Imagine a team of youth on a trip, standing at the base of a tall mountain and looking up. It wouldn’t be long before someone says “Let’s climb it!” Once they’re halfway up, they see a difficult ledge looming over them. Does the trip end there? Doubtful! At least one person in the group would dare everyone else to climb, so they would all join so as not to be left behind and the journey would continue. Now that is a youthful enthusiasm that we can find in all of us. It is the urge to be adventurous, to formulate strategies and face hurdles head on, to overcome setbacks, and to figure out solutions together. We can tap into this enthusiasm to face challenges life brings; for it is possible to find an effective solution, if we can put our minds to it.
These days it is not uncommon to find family members distant from each other, even while living in the same house. Parents and children don’t communicate and if they do, it is by yelling and arguing. Family life seems empty, the relationships callous. What is seen here is the disintegration of the bonds that hold families together due to a lack of mutual understanding. Perhaps you have noticed it within your own family but ignored the strains and pretended everything was okay.
Being a parent has its struggles. It can be daunting to think that our children are growing up in a world that bears little resemblance to the one that we are familiar with. We try to raise them the right way, adapting how we were brought up, trying to maintain the values and
ideals we hold dear, while in a new and different society. We yearn to give our kids freedom, but don’t know what dangers that could bring.

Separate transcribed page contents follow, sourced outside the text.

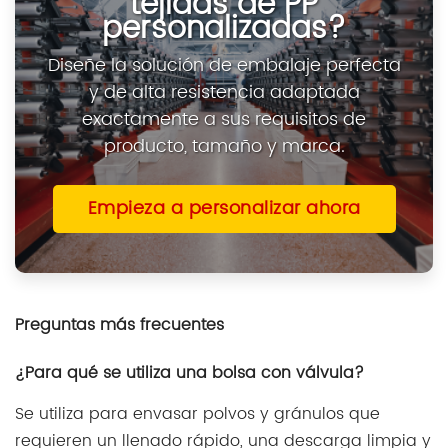
tejidas de PP
personalizadas?
Diseñe la solución de embalaje perfecta
y de alta resistencia adaptada
exactamente a sus requisitos de
producto, tamaño y marca.
Empieza a personalizar ahora
Preguntas más frecuentes
¿Para qué se utiliza una bolsa con válvula?
Se utiliza para envasar polvos y gránulos que
requieren un llenado rápido, una descarga limpia y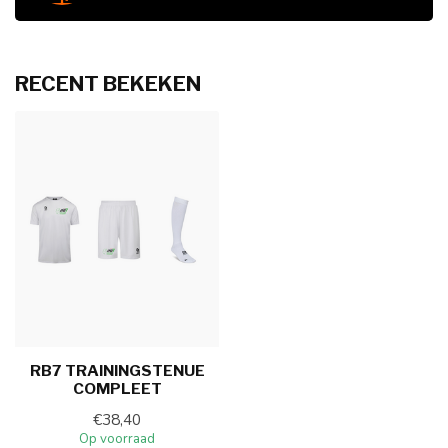
RECENT BEKEKEN
RB7 TRAININGSTENUE
COMPLEET
€38,40
Op voorraad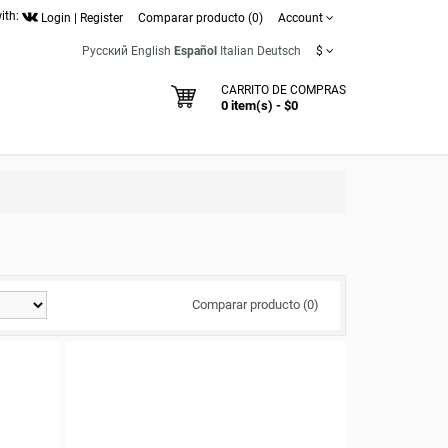
ith:
Login
|
Register
Comparar producto (0)
Account
Русский
English
Español
Italian
Deutsch
$
CARRITO DE COMPRAS
0 item(s) - $0
Comparar producto (0)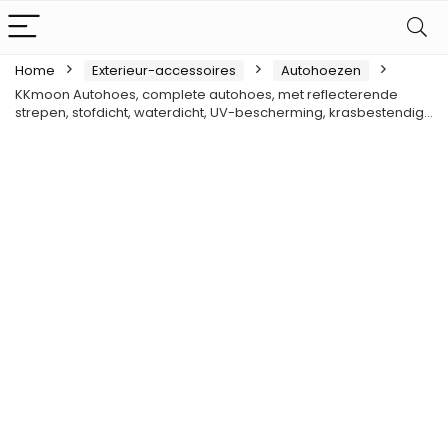
Home
Exterieur-accessoires
Autohoezen
KKmoon Autohoes, complete autohoes, met reflecterende
strepen, stofdicht, waterdicht, UV-bescherming, krasbestendig…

We set rules and limitations, firmly believing we are doing the best for their kids, but our children turn against them and us. We know that we cannot protect them from everything, so we do everything we possibly can to provide them with what is necessary to succeed.
Children struggle in their own way, beginning with the challenges of reconciling the different expectations of home and school. They feel pressured to live up to the “Indian” standards set by their parents while maintaining an “American” face. They increasingly long to fit in and adopt American culture while spurning the ideals and values that their parents hold. Ideas of success, of right and wrong, among many others, may all be points of contention at home. Additionally, they might feel misunderstood or ignored simply because of how our culture traditionally treats youth.

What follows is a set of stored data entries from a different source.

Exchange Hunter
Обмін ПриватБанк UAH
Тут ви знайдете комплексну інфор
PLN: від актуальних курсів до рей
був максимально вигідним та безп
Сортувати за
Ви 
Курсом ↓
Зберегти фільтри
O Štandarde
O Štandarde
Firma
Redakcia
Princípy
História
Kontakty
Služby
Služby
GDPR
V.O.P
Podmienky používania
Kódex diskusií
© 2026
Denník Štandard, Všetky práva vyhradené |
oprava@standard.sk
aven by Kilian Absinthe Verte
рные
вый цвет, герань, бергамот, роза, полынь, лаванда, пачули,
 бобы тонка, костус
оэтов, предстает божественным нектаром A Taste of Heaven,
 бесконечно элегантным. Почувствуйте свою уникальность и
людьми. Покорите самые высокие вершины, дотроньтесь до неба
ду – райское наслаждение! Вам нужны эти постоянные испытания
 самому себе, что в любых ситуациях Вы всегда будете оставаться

Almost all of us have faced these challenges as a parent or as a child. Some of us ignored it, while some felt it was not worth the fight or others got completely shattered. That youthful enthusiasm with which we faced other challenges seemed lost. We stood at the bottom of the steep mountain, with no support to encourage us to keep climbing up. But perhaps, things might have been
different had there be others there with us, like our children or other parents in the community. If we stopped pretending that everything was always alright within our families and opened ourselves for support, perhaps the powerful enthusiasm would have returned and we would have had the desire to climb and conquer.

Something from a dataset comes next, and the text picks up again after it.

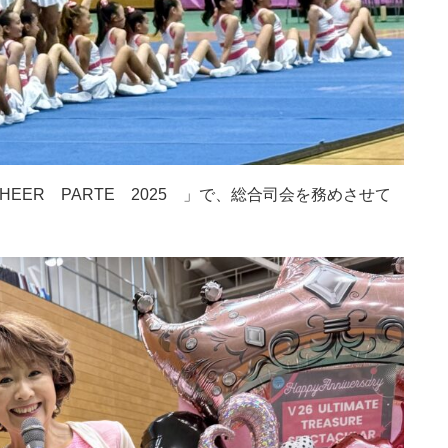
～CHEER PARTE 2025 」で、総合司会を務めさせて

Ideas would pour, activities be designed and concepts explored. Can we as a community make an impact on this seemingly huge and pervasive problem, the problem of misunderstandings within parents and children due to surrounding clashes of culture?
How beautiful would it be, if our families were free of these tensions and pains, if parents understood children and children understood parents? Parents would see beyond their culture,
and children would be able to fully embrace their
parents by learning how to incorporate and balance both cultures into their daily lives. Imagine how transformed our churches would be, for the love that builds the walls of the Church would flow from within the families first, as it was intended.
Healing the strains between family members may seem like the steep mountain we encountered earlier but with youthful enthusiasm inside each of us and by supporting those around us, the young and old can be liberated. Then, the impossible will be possible and we can do all things through Christ, who strengthens us.
Suggested Activities of the Month
1.Families talk about the homily and reflect upon it together
2.Share what you are thankful for as a parent or youth about each other
3.Share faith experiences
a)Parents: Talk about what faith meant growing up, how CCD/faith changed your life, and why you feel it’s important for your kids.
b)Kids: Talk about CCD experiences, what you do and do not like, or why it may not be relevant.
4.Celebrate Thanksgiving in June
a) Share a meal together
5.Take a summer break together
a) A weekend trip or even just a couple of hours; a trip to a park or beach, whatever gets the family to talk and spend time with each other.